Nach Urteil in Leipzig Regeln für Kirchenasyl entschärft
Das Bundesamt für Flüchtlinge und Migration lockert seinen Umgang mit dem Kirchenasyl. Dabei geht es um Fristen, innerhalb derer die Zuständigkeiten für die Asylsuchenden von anderen EU-Staaten auf Deutschland übergeht.
Das Bundesamt für Migration und Flüchtlinge (BAMF) rückt von der zuletzt restriktiven Praxis gegenüber Kirchenasylen wieder ab. Wie die Behörde in Nürnberg mitteilte, werden Schutzsuchende im Kirchenasyl nicht länger als "flüchtig" angesehen, wenn ihr Aufenthaltsort bekannt ist.
Demnach gilt für Flüchtlinge im Kirchenasyl im sogenannten Dublin-Verfahren künftig wieder eine reguläre Frist von sechs Monaten für eine Überstellung. 2018 hatte die Innenministerkonferenz den Zeitraum auf 18 Monate verlängert. Diese Ausweitung hatte Kirchenasyle nahezu unmöglich gemacht.
Gericht zweifelte Praxis an
Damals ging es um Dublin-Fälle im Kirchenasyl, also Schutzsuchende, für deren Aufnahme und Verfahren eigentlich ein anderer EU-Staat zuständig wäre. Wird eine Überstellung innerhalb eines halben Jahres nicht realisiert, geht die Zuständigkeit automatisch zu den deutschen Behörden über.

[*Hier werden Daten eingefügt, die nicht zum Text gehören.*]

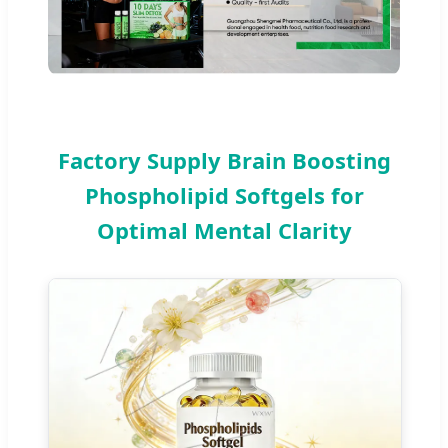
Factory Supply Brain Boosting
Phospholipid Softgels for
Optimal Mental Clarity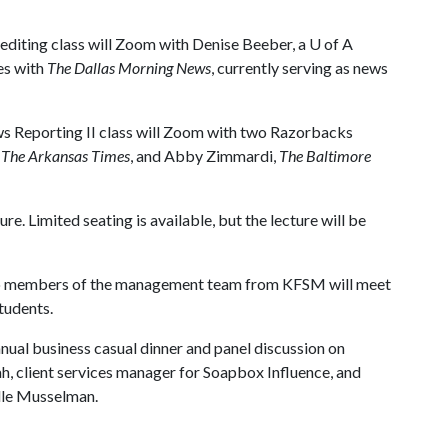
diting class will Zoom with Denise Beeber, a
U of A
es with
The Dallas Morning News
, currently serving as news
s Reporting II class will Zoom with two Razorbacks
,
The Arkansas Times
, and Abby Zimmardi,
The Baltimore
 Limited seating is available, but the lecture will be
 members of the management team from KFSM will meet
tudents.
al business casual dinner and panel discussion on
, client services manager for Soapbox Influence, and
elle Musselman.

Um das "Aussitzen" der Frist zu erschweren, entschieden sich die Innenminister 2018 für die Verlängerung. Grundlage dafür war eine Regelung in der Dublin-Verordnung, die eine Frist-Verlängerung erlaubt, wenn der Asylbewerber als "flüchtig" gilt. Nach Aussage der Kirchen wurde die Fristverlängerung für Kirchenasyle nach dem Beschluss der Innenminister zum Regelfall.
Diese Auslegung verwarf das Bundesverwaltungsgericht in Leipzig aber am 8. Juni 2020 in letzter Instanz als rechtswidrig. Demnach können Menschen im Kirchenasyl, deren Aufenthaltsort den Behörden bekannt ist, nicht länger als "flüchtig" betrachtet werden.
Hoffnung auf Verständigung
Diesen Beschluss des Bundesverwaltungsgerichts sowie weitere obergerichtliche Rechtsprechung würden nun umgesetzt, sagte ein Sprecher des BAMF. Er betonte aber auch, dass ein Kirchenasyl zu verlassen sei, wenn die Behörde entscheidet, dass kein besonderer, individueller Härtefall vorliege.
"Die Einhaltung dieser Grundregeln ist essenziell, um die Akzeptanz des Kirchenasyls bei Behörden, Gerichten und Öffentlichkeit aufrechterhalten zu können und weiter zu stärken", sagte er.
Die Bundesarbeitsgemeinschaft "Asyl in der Kirche" begrüßte die Ankündigung des Bundesamts. Die Vorstandsvorsitzende, die Hamburger Pastorin Dietlind Jochims, sprach von einem "überfälligen Schritt". Jochims sagte, sie hoffe nun auf eine "Rückkehr zu einer lösungsorientierten Verständigung über humanitäre Härtefälle". Auch bereits erfolgte Fristverlängerungen bei laufenden Kirchenasylen müssten zurückgenommen werden
506 Menschen wollten Kirchenasyl
Beim Bundesamt für Migration und Flüchtlinge gingen nach dessen Angaben im vergangenen Jahr 355 Kirchenasylmeldungen für 506 Personen ein. Einen Höchststand erreichten Kirchenasyle im Jahr 2016 im Zuge der großen Fluchtbewegung. In dem Jahr suchten nach Angaben der Bundesarbeitsgemeinschaft «Kirche und Asyl» mehr als 1.000 Menschen, deren Asylgesuch abgelehnt worden war, Schutz in Gemeinden.